Chad Quakenbush

Chad Quakenbush

Practical automation, AI, and custom software for small businesses in the Indianapolis area.


I help small and mid-sized businesses on the northwest side of Indianapolis — Zionsville, Whitestown, Brownsburg, Lebanon, and across the metro — put modern technology to work on the parts of running a business that nobody enjoys: invoice processing, data entry, customer follow-ups, and the reports someone rebuilds by hand every Friday.

I spent five years at an Indianapolis MSP working closely with small businesses, then moved into AI, software, and program management roles, including at American Express. These days I lead automation and AI at a 400-person company in Zionsville. I take on a single outside project at a time so that each one gets real attention from someone who does this work full-time.

Email: [email protected]

I usually reply within a day or two. If you're not sure whether what you have in mind is a fit, send it anyway — I'll tell you honestly.

What I help with

"Someone on our team spends most of Monday processing invoices."

Invoice intake, coding, approvals, and getting them into your accounting system is one of the most automatable workflows in a small business — and one of the most common places where a part-time admin's worth of hours gets quietly burned every week. It's a good fit for businesses that have outgrown doing it by hand but don't have the volume to justify a full AP platform.

"Our field guys never update the CRM, so we never actually know what's going on."

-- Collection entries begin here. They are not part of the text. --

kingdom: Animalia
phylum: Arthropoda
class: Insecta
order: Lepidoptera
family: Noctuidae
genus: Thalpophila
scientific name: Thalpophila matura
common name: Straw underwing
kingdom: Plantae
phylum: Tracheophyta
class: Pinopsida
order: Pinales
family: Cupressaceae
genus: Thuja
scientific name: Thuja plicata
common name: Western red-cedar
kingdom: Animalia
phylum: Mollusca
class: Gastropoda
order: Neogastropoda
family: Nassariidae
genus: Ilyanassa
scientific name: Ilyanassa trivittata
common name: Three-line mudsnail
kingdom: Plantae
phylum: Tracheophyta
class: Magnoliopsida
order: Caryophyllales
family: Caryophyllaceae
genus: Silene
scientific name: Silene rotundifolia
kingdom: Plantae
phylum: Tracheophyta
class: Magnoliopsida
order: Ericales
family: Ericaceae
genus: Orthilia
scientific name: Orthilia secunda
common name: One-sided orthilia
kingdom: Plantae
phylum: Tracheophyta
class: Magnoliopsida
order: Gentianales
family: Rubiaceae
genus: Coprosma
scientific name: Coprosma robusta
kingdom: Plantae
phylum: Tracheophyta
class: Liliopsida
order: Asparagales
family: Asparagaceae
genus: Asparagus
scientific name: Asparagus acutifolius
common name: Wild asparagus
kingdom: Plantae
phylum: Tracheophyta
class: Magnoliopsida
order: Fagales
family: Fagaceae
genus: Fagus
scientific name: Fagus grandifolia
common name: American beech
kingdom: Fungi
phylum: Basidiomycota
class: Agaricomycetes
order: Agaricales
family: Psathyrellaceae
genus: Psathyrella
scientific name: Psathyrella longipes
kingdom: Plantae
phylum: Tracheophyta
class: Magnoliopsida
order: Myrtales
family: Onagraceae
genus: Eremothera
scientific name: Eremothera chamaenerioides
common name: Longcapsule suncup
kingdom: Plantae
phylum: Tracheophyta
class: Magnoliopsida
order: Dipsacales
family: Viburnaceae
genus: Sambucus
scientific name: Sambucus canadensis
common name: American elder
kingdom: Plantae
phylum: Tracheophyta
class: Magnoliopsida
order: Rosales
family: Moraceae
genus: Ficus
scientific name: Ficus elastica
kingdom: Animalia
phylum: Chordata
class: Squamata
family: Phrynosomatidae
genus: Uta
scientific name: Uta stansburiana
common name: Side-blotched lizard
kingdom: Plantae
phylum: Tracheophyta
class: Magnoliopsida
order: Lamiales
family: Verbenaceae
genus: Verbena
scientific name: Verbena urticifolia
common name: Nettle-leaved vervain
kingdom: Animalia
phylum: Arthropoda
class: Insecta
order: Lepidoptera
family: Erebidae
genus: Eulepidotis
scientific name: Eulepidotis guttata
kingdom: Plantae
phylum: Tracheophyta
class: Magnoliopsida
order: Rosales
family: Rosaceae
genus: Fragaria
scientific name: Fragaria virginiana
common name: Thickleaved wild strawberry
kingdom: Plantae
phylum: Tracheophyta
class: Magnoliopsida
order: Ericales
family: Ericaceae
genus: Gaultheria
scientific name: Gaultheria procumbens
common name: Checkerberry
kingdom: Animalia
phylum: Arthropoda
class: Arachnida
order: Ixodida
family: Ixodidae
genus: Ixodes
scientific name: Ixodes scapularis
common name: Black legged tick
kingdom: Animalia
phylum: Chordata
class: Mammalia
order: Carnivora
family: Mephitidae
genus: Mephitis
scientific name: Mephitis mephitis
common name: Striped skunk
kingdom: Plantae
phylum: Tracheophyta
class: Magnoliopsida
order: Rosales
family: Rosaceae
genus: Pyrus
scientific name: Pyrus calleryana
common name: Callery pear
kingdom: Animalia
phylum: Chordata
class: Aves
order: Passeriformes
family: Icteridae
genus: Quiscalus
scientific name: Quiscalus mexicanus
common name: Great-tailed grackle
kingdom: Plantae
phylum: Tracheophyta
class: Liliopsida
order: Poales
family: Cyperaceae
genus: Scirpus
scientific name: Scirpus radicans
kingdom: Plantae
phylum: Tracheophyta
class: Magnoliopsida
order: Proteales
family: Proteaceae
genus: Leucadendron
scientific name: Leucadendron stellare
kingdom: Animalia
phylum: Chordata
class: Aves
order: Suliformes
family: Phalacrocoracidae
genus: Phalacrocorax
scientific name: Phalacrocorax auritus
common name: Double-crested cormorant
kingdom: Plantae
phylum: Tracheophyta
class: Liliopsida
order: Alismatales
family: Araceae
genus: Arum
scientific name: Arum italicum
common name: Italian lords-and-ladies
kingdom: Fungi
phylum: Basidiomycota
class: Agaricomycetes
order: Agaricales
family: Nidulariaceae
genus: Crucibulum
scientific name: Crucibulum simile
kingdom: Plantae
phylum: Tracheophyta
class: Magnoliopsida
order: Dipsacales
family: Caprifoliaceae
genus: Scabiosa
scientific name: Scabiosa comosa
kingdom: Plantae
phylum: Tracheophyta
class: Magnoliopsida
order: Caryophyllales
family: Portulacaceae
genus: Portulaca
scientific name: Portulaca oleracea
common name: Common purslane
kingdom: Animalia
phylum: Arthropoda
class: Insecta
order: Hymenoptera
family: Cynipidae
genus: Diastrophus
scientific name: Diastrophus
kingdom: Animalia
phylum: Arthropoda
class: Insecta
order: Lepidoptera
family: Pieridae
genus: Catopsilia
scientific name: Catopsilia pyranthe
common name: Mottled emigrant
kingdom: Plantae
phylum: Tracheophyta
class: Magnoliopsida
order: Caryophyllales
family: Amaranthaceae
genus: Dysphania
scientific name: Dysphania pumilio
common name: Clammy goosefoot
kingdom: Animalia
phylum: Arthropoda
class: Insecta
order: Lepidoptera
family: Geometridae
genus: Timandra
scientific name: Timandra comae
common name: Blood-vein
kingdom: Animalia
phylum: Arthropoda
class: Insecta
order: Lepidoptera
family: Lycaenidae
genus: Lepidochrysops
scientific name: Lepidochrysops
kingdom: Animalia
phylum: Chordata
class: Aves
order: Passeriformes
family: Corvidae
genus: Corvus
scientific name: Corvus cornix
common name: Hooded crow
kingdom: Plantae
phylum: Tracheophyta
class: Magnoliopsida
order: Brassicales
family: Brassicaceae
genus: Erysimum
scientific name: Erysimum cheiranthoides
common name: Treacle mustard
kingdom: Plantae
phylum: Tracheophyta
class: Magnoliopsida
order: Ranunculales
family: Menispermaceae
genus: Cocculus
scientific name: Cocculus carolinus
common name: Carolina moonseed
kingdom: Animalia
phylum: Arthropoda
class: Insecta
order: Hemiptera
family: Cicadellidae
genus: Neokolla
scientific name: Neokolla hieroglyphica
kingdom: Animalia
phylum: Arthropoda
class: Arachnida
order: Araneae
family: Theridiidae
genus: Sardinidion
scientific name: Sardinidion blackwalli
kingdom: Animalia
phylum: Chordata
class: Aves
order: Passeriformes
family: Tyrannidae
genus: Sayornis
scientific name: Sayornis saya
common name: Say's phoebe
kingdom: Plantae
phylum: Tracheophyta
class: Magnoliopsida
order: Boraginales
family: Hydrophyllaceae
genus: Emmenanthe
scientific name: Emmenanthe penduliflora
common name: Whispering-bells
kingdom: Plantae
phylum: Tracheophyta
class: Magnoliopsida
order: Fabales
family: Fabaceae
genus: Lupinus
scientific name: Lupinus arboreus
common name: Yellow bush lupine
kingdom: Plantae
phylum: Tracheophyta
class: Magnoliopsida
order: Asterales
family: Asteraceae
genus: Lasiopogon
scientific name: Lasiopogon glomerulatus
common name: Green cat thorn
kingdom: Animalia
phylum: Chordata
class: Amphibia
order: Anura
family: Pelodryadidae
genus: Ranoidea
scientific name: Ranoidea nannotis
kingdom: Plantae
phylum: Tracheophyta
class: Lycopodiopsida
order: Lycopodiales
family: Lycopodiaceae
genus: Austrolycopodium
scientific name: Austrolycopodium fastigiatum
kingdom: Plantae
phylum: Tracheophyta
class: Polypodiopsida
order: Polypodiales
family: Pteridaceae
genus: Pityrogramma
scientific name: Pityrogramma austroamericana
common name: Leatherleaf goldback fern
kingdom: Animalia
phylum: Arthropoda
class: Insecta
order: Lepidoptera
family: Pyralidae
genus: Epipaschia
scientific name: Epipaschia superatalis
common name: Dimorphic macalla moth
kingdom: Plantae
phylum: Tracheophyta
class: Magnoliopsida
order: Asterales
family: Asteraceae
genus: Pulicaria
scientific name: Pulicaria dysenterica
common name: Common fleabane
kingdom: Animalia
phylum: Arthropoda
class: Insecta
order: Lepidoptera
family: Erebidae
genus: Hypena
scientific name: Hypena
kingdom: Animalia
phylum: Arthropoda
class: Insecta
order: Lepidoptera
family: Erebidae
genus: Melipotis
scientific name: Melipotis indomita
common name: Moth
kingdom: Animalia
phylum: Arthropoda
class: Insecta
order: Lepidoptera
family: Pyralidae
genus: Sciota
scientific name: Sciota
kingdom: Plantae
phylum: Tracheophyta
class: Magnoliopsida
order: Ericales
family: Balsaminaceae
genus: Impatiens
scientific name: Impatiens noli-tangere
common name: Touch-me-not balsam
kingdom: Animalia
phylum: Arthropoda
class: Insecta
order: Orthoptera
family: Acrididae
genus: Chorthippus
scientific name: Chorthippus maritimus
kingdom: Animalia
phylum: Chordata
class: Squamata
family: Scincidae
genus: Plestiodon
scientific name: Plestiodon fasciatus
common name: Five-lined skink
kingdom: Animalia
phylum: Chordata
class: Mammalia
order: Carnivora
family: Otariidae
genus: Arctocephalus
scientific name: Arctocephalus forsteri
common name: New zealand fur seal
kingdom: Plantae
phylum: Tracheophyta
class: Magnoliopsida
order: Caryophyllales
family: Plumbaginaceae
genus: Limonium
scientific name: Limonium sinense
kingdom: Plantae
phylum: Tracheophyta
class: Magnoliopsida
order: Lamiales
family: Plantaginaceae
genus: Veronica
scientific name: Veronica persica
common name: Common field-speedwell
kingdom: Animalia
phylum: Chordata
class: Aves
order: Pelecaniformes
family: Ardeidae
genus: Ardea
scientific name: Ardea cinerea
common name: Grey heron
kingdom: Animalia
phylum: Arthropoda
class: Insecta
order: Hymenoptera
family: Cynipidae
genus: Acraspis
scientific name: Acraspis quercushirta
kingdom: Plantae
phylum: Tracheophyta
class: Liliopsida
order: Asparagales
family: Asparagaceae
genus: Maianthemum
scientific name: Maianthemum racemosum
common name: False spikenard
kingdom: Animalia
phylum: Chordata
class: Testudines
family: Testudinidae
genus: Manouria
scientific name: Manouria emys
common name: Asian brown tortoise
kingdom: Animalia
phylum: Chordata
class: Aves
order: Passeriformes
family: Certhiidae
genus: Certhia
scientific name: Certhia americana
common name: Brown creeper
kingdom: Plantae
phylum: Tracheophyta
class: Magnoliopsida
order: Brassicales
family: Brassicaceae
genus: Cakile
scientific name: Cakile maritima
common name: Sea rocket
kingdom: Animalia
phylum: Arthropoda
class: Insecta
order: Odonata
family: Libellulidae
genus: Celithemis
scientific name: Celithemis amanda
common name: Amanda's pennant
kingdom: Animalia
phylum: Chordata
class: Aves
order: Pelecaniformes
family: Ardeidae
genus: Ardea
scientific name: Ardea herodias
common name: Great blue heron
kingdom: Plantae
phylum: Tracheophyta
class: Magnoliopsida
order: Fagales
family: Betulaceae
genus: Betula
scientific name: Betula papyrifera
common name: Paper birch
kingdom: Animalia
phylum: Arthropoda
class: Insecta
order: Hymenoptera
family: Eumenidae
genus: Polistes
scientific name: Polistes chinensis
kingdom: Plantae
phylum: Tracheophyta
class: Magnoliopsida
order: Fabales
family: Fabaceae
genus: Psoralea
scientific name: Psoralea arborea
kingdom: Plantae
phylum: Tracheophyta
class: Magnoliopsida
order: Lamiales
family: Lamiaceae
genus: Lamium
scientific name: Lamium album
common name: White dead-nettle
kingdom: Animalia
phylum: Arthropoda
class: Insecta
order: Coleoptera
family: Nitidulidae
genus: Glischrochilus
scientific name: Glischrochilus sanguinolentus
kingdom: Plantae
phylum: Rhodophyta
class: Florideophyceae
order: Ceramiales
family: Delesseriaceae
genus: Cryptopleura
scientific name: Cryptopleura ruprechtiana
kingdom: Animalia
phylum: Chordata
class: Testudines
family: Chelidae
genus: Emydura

If your team is in trucks, on job sites, or in customers' offices all day, getting them to log notes in Salesforce or HubSpot at the end of the day is a losing battle. I've built voice-enabled tools that let someone talk through a site visit on the drive back and have it land in the CRM cleanly. It's the kind of thing that sounds like science fiction and turns out to be pretty straightforward.

"Leads come in through five different places and we don't always follow up fast enough."

Email, web form, Facebook, a referral text, a voicemail — most small businesses have inquiries landing in four or five inboxes that no one's watching consistently. I build small systems that pull all of that into one place, qualify what's actually a real lead, and either follow up automatically or tell the right person to call within an hour.

"Someone quoted us $40,000 for an AI thing and we don't know if that's right."

A lot of small businesses are getting pitched expensive AI projects that don't make sense at their size. I'm happy to look at a proposal and tell you honestly whether it's worth doing, whether it's worth doing differently, or whether it's worth doing at all. No charge for that conversation.